Portanto, finalizo estes já longos desabafo e teorização da seguinte maneira:

Se você não quer namorar alguém porque o acha esquisito demais para você sem sequer conhecê-lo.

Se você se revolta com a realidade porque o seu atual parceiro/a não é como você queria, e talvez por isso até fantasie com alguém mais adequado, quando não vai às vias-de-fato e o/a trai.

Se você se satisfaz em se referir a um desconhecido apenas pelo nome que designa sua função ou nicho social.

Se você torce o nariz porque o cara que passou ao seu lado fede ou se veste mal de acordo com o que você acha certo e bonito no mundo.

Se alguém discorda de você e por isso você o deseja queimando no inferno só pela discórdia, sem considerar a essência da opinião.

Se você prefere enfiar sua cabeça em um buraco, rodeando-se de gente que diz que és lindo/a e que está tudo perfeito contigo.

Se você acha que já há gente demais no mundo e que, por isso, um a menos não vai fazer diferença.

Não seja mais um filho da puta.

Este foi um texto de um ex-filho da puta lato sensu e que agora, a muito custo, faz o possível para ser um filho da puta strictu sensu. Eu me tornei uma pessoa menos odiosa e odiada, você também pode. Ambos temos 10 dedos, ambos sofremos e choramos, ambos sorrimos: ambos podemos pois ambos somos Homo sapiens sapiens.

Ninguém disse que será fácil, mas quando nascemos, já optamos invonluntariamente pelo desconforto. Agora, só voltando aos úteros de nossas mães, coisa que é estritamente impossível e, segundo a psicanálise, procuramos em nossas parcerias afetivas.

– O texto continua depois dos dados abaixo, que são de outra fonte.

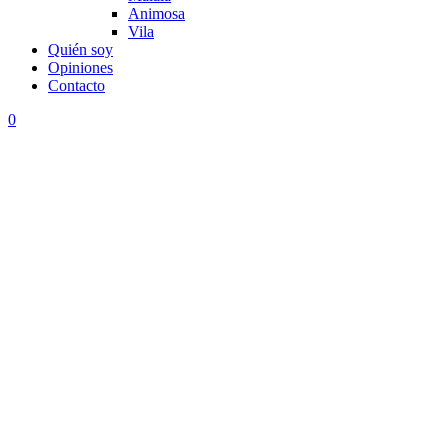
Animosa
Vila
Quién soy
Opiniones
Contacto
0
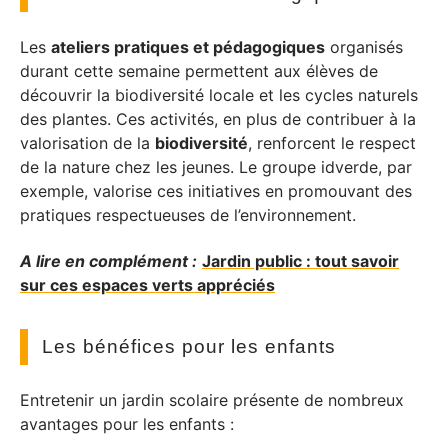
Les
ateliers pratiques et pédagogiques
organisés
durant cette semaine permettent aux élèves de
découvrir la biodiversité locale et les cycles naturels
des plantes. Ces activités, en plus de contribuer à la
valorisation de la
biodiversité
, renforcent le respect
de la nature chez les jeunes. Le groupe idverde, par
exemple, valorise ces initiatives en promouvant des
pratiques respectueuses de l’environnement.
A lire en complément :
Jardin public : tout savoir
sur ces espaces verts appréciés
Les bénéfices pour les enfants
Entretenir un jardin scolaire présente de nombreux
avantages pour les enfants :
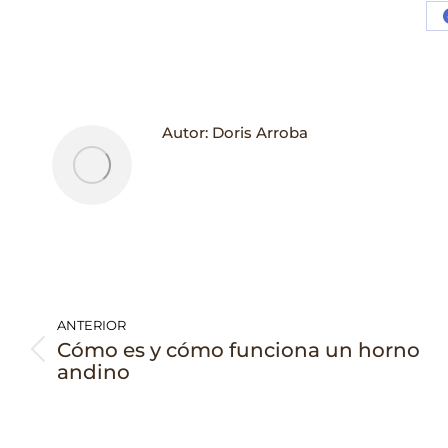
Autor:
Doris Arroba
Navegación
ANTERIOR
entre
Cómo es y cómo funciona un horno
Publicación
publicaciones
andino
anterior:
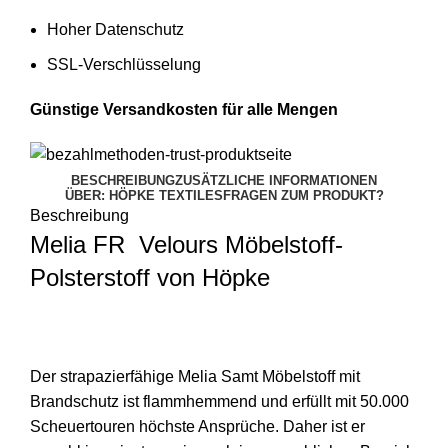
Hoher Datenschutz
SSL-Verschlüsselung
Günstige Versandkosten für alle Mengen
BESCHREIBUNG
ZUSÄTZLICHE INFORMATIONEN
ÜBER: HÖPKE TEXTILES
FRAGEN ZUM PRODUKT?
Beschreibung
Melia FR Velours Möbelstoff-
Polsterstoff von Höpke
Der strapazierfähige Melia Samt Möbelstoff mit
Brandschutz ist flammhemmend und erfüllt mit 50.000
Scheuertouren höchste Ansprüche. Daher ist er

Vamos à luta, mas sem armas, hm?


P.S. Eu namoro uma pessoa que por um acaso tem psoríase e não tenho nenhuma vergonha dela. Não namoro uma psoriática, sequer hoje acho que namoro uma mulher ou uma natalense, nordestina ou indie. Repito: namoro uma pessoa, um ser humano. Ser este do qual me orgulho e cujos defeitos eu assumo.

Gosto muito da pessoa que ela é.

Quem sabe se enxergarmos mais pessoas e menos adjetivos, talvez vivamos em um lugar melhor.